In this paper, we evaluate the tagging quality of the users of the collaborative platform CiteULike using traditional methods. The inter-indexer consistency compares how well human taggers agree with their co-taggers on what tags should be assigned to a particular document. The higher the agreement, the higher the usefulness of the assigned tags.
The consistency of CiteULike's taggers resembles the power-low distribution, with a few users achieving high consistency values and a long tail of inconsistent taggers. On average, the taggers are 19% consistent with each other. Based on the consistency values we identify a group of best performing taggers and use them as a gold standard to evaluate an automatic tagging technique. There are 35 such taggers, who achieve an average consistency of 38%.
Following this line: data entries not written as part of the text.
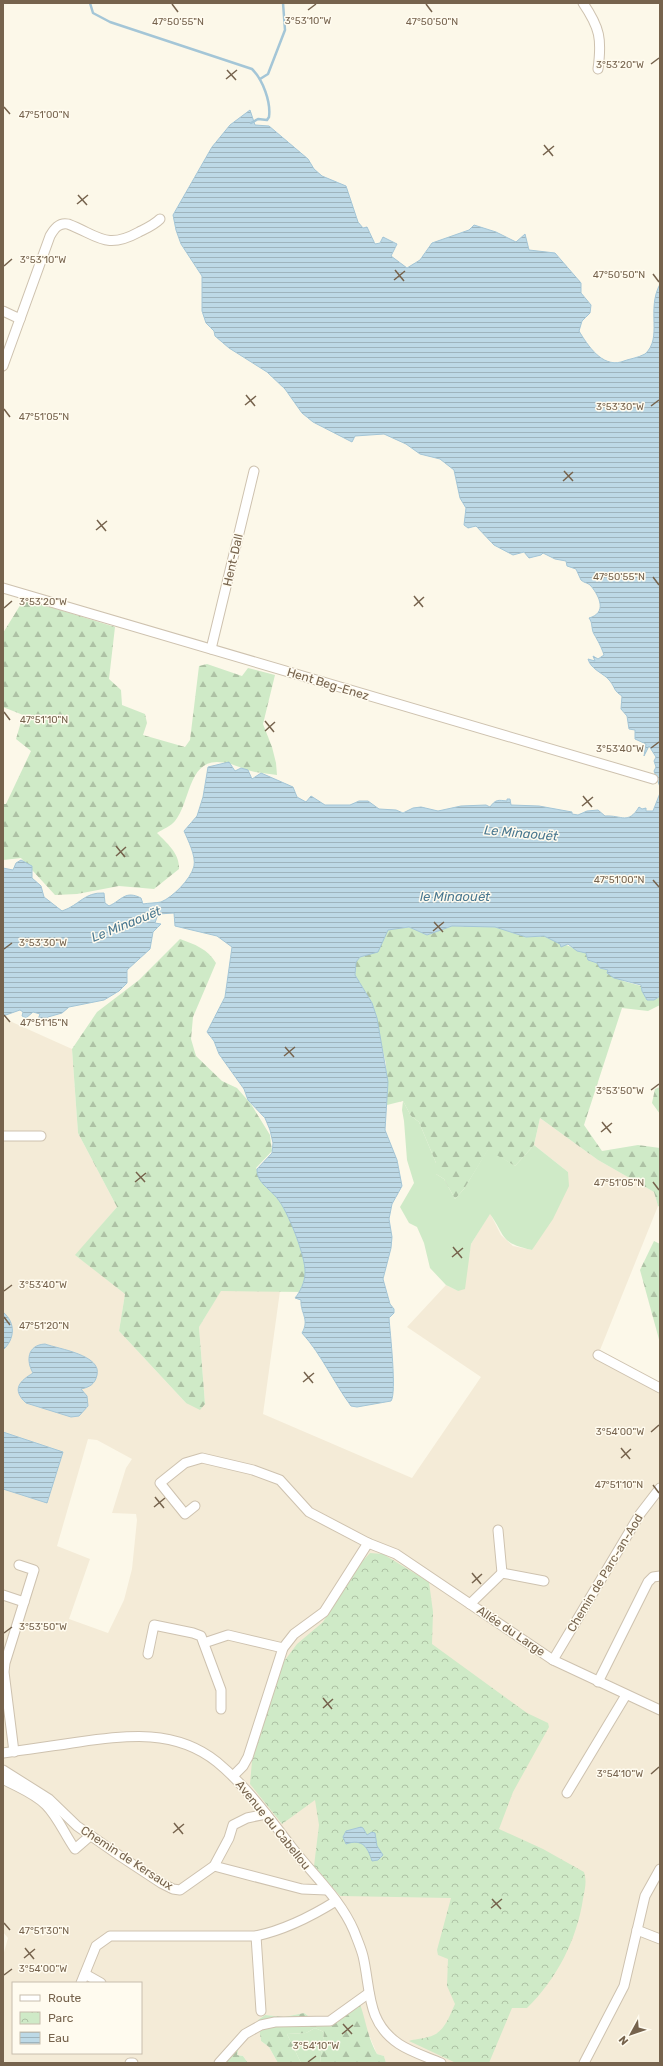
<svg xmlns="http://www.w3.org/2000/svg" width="663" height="2066" font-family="Rubik,sans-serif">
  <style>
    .residential { fill: #f4ebd7; fill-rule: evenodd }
    .grass { fill: #cfeac7 }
    .forest { fill: url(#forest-firs) }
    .park { fill: url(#park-crowns) }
    .water { fill: url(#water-rules); stroke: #a4c6d7 }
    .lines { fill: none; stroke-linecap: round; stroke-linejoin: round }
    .stream { stroke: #a4c6d7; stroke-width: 2.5 }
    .minor-casing { stroke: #cec2af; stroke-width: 11 }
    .minor { stroke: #fff; stroke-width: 9 }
    .ticks { fill: none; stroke: #76634d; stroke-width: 1.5 }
    .labels { text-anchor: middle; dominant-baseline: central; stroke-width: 3; stroke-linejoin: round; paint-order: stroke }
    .street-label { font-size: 12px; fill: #76634d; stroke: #fffbef }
    .water-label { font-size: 13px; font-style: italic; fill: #4a7890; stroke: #fffbef }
    .ticks-label { font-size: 10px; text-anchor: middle; fill: #76634d; stroke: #fffbef; stroke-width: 3; stroke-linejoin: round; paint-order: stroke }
  </style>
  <defs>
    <pattern id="forest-firs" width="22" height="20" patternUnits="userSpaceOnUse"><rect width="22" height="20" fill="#cfeac7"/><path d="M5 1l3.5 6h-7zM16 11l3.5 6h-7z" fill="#adc1a4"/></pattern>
    <pattern id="park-crowns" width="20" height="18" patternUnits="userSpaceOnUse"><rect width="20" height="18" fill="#cfeac7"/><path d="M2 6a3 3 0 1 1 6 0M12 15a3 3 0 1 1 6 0" fill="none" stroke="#adc1a4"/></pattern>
    <pattern id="water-rules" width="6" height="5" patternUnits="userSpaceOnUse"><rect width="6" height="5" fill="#bdd9e6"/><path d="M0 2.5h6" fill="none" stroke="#9eb4bd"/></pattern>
  </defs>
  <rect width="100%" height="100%" fill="#fcf8e9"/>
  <path class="residential" d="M3,1018L72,1049L78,1133L117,1207L76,1255L125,1294L119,1331L186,1403L205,1404L199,1327L221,1290L280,1291L263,1414L412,1478L481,1377L407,1327L446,1285L458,1291L468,1262L471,1244L490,1213L501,1235L513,1246L532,1250L568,1172L534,1145L540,1118L598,1160L654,1192L658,1206L600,1350L660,1383V2063H386L384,2056L377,2054L369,2035L341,2017L314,2020L304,2013L284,2017L265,2015L258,2020L261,2041L269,2047L278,2063H248L243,2056L237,2055L241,2042L218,2063H3V1956L8,1938L3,1932ZM88,1439L97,1440L132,1459L126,1468L112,1513L136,1514L137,1520L132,1569L124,1600L108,1633L69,1619L90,1559L57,1546ZM13,1983H141V2053H13Z"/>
  <g class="grass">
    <path d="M403,1101L411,1116L419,1122L436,1163V1174L444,1179L455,1199L464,1189L488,1149L515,1166L534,1145L568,1172L569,1186L553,1219L532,1250C499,1242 507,1238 490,1214L471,1244L465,1289L458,1291L446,1285L430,1268L424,1243L417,1227L409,1223L400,1207L414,1183L407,1160L404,1121L402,1110Z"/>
    <polygon points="315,2028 324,2032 320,2063 301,2063 287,2034 306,2033"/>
  </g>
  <g class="forest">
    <path d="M24,599L115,627L109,679L121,690L122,705L145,714L147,723L143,735L185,747L190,740L199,666L207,664L242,676L248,668L275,675L263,724L272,747L276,763L277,775C270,774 262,773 255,772C242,769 231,762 217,762C188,762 190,803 175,821C171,826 163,829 157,833C167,843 180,854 179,869L154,889L119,886L77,894L55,895L21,858L3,860V804H6L31,751L16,739L23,715L3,707V633Z"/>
    <path d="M452,926L495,927L526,937L544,936L586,953L590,961L597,963L600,968L608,970L623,981L641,986L642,991L654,1000L660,996V1005L648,1011L622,1008L584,1125L602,1151L638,1145L660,1148V1207L658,1206L654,1192L598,1160L540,1118L534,1145L515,1166L488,1150L464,1189L455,1199L444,1179L436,1174V1163L419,1122L411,1116L403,1101L387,1105L386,1064L372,1003L355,975L356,962L360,957C382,951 377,947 388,930L409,927L427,935Z"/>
    <path d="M180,939C194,944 208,949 216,963L193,1017L191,1039L196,1056L222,1081L237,1088L251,1104L270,1135L272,1151L256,1168L305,1223L307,1292L221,1291L199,1327L205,1404L200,1410L186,1403L119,1331L125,1294L75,1255L117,1207L78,1133L72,1049L97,1012L139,980Z"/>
    <polygon points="660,1087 660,1114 652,1103 655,1089"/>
    <polygon points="654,1241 660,1244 660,1343 640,1270"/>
    <path d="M360,2004C366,2021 368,2039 377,2054L384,2056L386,2063H320L324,2032L315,2028L306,2033L287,2034L301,2063H278L269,2047L261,2041L258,2020L265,2015L284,2017L304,2013L314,2020L329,2019Z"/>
    <polygon points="241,2040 237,2055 243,2056 248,2063 218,2063"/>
  </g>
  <path class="park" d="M370,1553L383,1554L429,1582L433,1612L432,1644L527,1713L548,1723L549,1727L513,1792L499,1829L543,1849L584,1872C587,1882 585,1888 583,1899C577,1939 557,1979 527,2008H512L489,2063H456L409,2041C414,2039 422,2039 428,2037C444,2034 449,2017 455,2004L447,1986L448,1959L438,1955L437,1950L451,1898L340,1896L314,1866L319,1825L315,1800L282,1824L250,1784L252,1761L282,1664L297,1644L323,1622L358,1566Z"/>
  <g class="water">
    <path d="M250,110L255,125L269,126L308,159L314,169L322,176L346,186L358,222L363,228L367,227L375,244L380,243L383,237L397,244L391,256L407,268L420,260L432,243L469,230L474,225L496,232L516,242L525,234L529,250L555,253L581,283V293L591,305L590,313L582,321L579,331C588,346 602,367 621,362C628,359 638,358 645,354C663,338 646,310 660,284V787L654,771L656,767L654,761L656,757L649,746L644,756L646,744L635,739V730L629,729L627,716L621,709L622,696C613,690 616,689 610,681C604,673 591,670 588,659L595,661L593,656L598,659L604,655C601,646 598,641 594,634C591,629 593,623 589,618C607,613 600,597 591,586C589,583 584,583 581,580L576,569L567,566L566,561L555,559L543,553L541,555L529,558L524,552L513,555L494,545L476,526L468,528L464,525L466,508L460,498L454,470L440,459L420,454L406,444L384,434L355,436L352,442L313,422L302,413L285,389L267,372L229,348L215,336L214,331L206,323L202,311V276L181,244L176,230L173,215L212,147L230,125Z"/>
    <path d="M229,762L235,771L241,768L248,770L252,779L261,773L293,787L297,797L306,802L311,796L325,805H350L359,801H368L379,809L396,810L403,813L413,808L421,807L438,811L461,806L486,805L490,807C496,799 498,800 507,801V799H510L511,805L539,806L572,812V814L578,815L587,811L598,810L605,816C622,815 628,825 639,807L642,809L646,808V811H653L660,793V996L654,1000H647L642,991L641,985L614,978L607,973L608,970L600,968L597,963L588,960L586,953L577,951L568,944L561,947L560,944L544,936L526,937L495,927L452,926L427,935L409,927L388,930L378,952L360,957L356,962L355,975L372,1003L377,1018L388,1082L385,1130L397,1160L402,1186L392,1204L389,1219L392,1237L391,1248L383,1279L390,1304L394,1309V1313L389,1318C390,1332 397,1393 391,1401L357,1407L351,1406C334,1383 322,1355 302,1333C310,1319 300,1313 301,1300L295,1298C300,1292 305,1282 305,1273C306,1257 288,1211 277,1198C270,1189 256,1182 257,1169L272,1153L273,1143L270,1130L265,1118L248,1100L244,1089L219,1054L214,1041L207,1032L225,997L232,947L217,936L175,926L174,913L158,914L155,923L161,924L153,932L150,949L127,970V983L119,991L104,1000L69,1007L62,1013L48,1017L41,1025L38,1026L37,1022L40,1014L33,1012L26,1018L22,1016L23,1012L20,1010L3,1016V868L13,870L16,863L21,860L32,866V878L41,886L44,897L62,911C80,905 84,892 104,893L105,903L109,906C122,900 125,890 141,898L143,904C148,903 156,903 161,902C173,897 191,879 194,866C196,856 188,840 184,831L197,816L203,797L208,767Z"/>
    <path d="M3,1312C16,1323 15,1339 3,1350Z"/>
    <path d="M45,1344C59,1349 102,1355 97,1375C95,1384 90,1387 81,1389L87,1396L88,1406L79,1416L71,1417L26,1403C11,1389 20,1381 33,1373C26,1361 27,1345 45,1344Z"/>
    <polygon points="3,1432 63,1452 47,1503 3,1489"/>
    <path d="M361,1827L363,1828L367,1835L372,1832L375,1833L377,1846L383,1855L378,1860L372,1861C368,1848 363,1838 346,1844L343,1837L346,1831Z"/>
  </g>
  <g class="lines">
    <g class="stream">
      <path d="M90,3L93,13L110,22L252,69C263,80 271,102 269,117L267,120L258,119L251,123"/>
      <polyline points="260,79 268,74 285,30 283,3"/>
    </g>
    <defs>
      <g id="minor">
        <path d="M583,3C600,28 602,39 598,69"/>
        <polyline points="3,311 20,319"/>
        <path d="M3,366L50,236C54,229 59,222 68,224C99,236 106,250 139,232C147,228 154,225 160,219"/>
        <polyline points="3,588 653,779"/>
        <polyline points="211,649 254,471"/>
        <polyline points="3,1136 41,1136"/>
        <polyline points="598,1355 660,1388"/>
        <polyline points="195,1506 185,1514 160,1483 185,1463 202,1458 253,1470 280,1480 309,1512 368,1543 396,1554 553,1660 660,1710"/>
        <polyline points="498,1530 502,1573"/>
        <polyline points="502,1573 544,1581"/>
        <polyline points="3,1595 24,1602"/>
        <polyline points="470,1604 502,1573"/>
        <polyline points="204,1643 228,1635 283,1648"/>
        <polyline points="148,1654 154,1625 193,1633 201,1636 221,1690 221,1709"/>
        <polyline points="553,1660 640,1514 660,1488"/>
        <polyline points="598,1682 648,1582 653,1577 660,1576"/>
        <polyline points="14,1752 4,1672 5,1663 34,1570 19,1565"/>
        <path d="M3,1753C28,1749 54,1746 79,1742C127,1735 176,1729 217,1762C245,1785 268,1816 290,1845C311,1873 340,1898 354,1931C357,1939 361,1948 363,1956C371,1990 366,2022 399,2044C411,2052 427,2057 441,2063"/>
        <polyline points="3,1770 49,1799 77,1826 120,1856 161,1883 173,1889 180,1890 214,1866 229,1838 233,1825 247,1818 266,1814"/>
        <polyline points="233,1776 243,1766 248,1757 283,1648 294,1634 324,1612 368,1543"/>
        <path d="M3,1779C17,1787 34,1793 46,1805C58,1817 65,1835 75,1849L90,1836"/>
        <polyline points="567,1793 626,1695"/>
        <polyline points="214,1866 302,1889 327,1890"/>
        <polyline points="637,1930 660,1939"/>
        <polyline points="256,1936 261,2011"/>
        <polyline points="85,1974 101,1983"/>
        <path d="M81,1983L96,1946L110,1936H256C284,1930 312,1916 336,1901"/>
        <polyline points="130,2063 133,2063"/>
        <polyline points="219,2063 245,2034 261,2025 275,2022 330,2021 369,1993"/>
        <polyline points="584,2063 624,1986 645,1896 660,1869"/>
      </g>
    </defs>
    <use href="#minor" class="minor-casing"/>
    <use href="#minor" class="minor"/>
  </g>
  <path class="ticks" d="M172,4L178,12M426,4L432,12M308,10L316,4M651,64L659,58M227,70L236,80M226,79L237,70M4,107L10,114M544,145L553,156M543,155L554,146M78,195L87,205M77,204L88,195M4,266L12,259M395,270L404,281M653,274L659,282M394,280L405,271M246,395L255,406M245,405L256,396M651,406L659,400M4,409L10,417M564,471L573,481M563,481L573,472M97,520L106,531M96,530L107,521M653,577L659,585M414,596L423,607M414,606L424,597M4,608L12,601M4,712L10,720M265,721L274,732M265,731L275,722M651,748L659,742M583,796L592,807M582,806L593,797M116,846L125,857M116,856L126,847M653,880L659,887M434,922L443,932M433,931L444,922M4,949L12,943M4,1015L10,1022M285,1047L294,1057M284,1056L295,1047M651,1090L659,1084M602,1122L611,1133M601,1132L612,1123M136,1172L145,1182M135,1182L146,1173M653,1182L659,1190M453,1247L462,1258M452,1257L463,1248M4,1291L12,1285M4,1317L10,1325M304,1372L313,1383M303,1382L314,1373M651,1432L659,1425M621,1448L630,1459M621,1458L631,1449M653,1485L659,1493M155,1497L164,1508M154,1507L165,1498M472,1573L481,1584M472,1583L482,1574M4,1633L12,1627M323,1698L332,1709M323,1708L333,1699M651,1774L659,1767M174,1823L183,1834M173,1833L184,1824M492,1899L501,1909M491,1908L502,1899M4,1923L10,1930M25,1948L34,1959M24,1958L35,1949M4,1975L12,1969M343,2024L352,2034M342,2034L353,2025M308,2062L316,2056"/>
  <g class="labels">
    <g class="street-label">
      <text transform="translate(233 560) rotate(-77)">Hent-Dall</text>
      <text transform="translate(328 684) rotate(17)">Hent Beg-Enez</text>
      <text transform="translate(605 1573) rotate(-59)">Chemin de Parc-an-Aod</text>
      <text transform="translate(511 1631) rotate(34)">Allée du Large</text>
      <text transform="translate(273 1825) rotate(51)">Avenue du Cabellou</text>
      <text transform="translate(127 1858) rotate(33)">Chemin de Kersaux</text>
    </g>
    <g class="water-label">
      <text transform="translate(521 833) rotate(5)">Le Minaouët</text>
      <text x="455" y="896">le Minaouët</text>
      <text transform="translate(126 924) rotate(-22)">Le Minaouët</text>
    </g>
  </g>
  <g class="ticks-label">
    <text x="308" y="24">3°53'10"W</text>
    <text x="178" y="25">47°50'55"N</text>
    <text x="432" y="25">47°50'50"N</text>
    <text x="620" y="68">3°53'20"W</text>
    <text x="44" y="118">47°51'00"N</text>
    <text x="43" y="263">3°53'10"W</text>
    <text x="619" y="278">47°50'50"N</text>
    <text x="620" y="410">3°53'30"W</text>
    <text x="44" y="420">47°51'05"N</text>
    <text x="619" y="580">47°50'55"N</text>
    <text x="43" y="605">3°53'20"W</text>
    <text x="44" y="723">47°51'10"N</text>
    <text x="620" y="752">3°53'40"W</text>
    <text x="619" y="883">47°51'00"N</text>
    <text x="43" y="946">3°53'30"W</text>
    <text x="44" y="1026">47°51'15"N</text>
    <text x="620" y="1094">3°53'50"W</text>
    <text x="619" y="1186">47°51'05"N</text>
    <text x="43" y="1288">3°53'40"W</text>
    <text x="44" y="1329">47°51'20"N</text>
    <text x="620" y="1435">3°54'00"W</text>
    <text x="619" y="1488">47°51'10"N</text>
    <text x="43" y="1630">3°53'50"W</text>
    <text x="620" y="1777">3°54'10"W</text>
    <text x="44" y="1934">47°51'30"N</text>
    <text x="43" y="1972">3°54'00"W</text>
    <text x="316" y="2049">3°54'10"W</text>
  </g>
  <rect width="663" height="2066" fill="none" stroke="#76634d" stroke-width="8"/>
  <rect x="12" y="1982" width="130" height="72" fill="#fffbef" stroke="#c8beae"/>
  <rect x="20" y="1995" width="20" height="6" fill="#ffffff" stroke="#c8beae"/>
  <text x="48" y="2002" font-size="12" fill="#76634d">Route</text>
  <rect x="20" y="2012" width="20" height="12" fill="url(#park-crowns)" stroke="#c8beae"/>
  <text x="48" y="2022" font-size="12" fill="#76634d">Parc</text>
  <rect x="20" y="2032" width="20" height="12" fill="url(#water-rules)" stroke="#c8beae"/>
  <text x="48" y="2042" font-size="12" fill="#76634d">Eau</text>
  <g transform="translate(631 2034) rotate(230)" stroke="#fffbef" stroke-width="3" paint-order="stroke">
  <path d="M0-3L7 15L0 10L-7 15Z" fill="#76634d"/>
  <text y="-6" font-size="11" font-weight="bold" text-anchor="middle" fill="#76634d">N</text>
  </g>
</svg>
Next, we apply the keyphrase extraction algorithm Kea and the topic indexing algorithm Maui to the documents tagged by these users and compare the automatically assigned tags to those assigned by humans. Maui's consistency with all taggers is 24%, 5 percentage points higher than that of humans. Maui's consistency with best taggers is 35%. Slightly less than their consistency with each other, but still better than that of 17 out of 35 taggers.
The approach is a combination of machine learning and statistical and linguistic analysis of words and phrases that appear in the documents. Maui also uses the online encyclopaedia Wikipedia as a knowledge base for computing semantic information about words.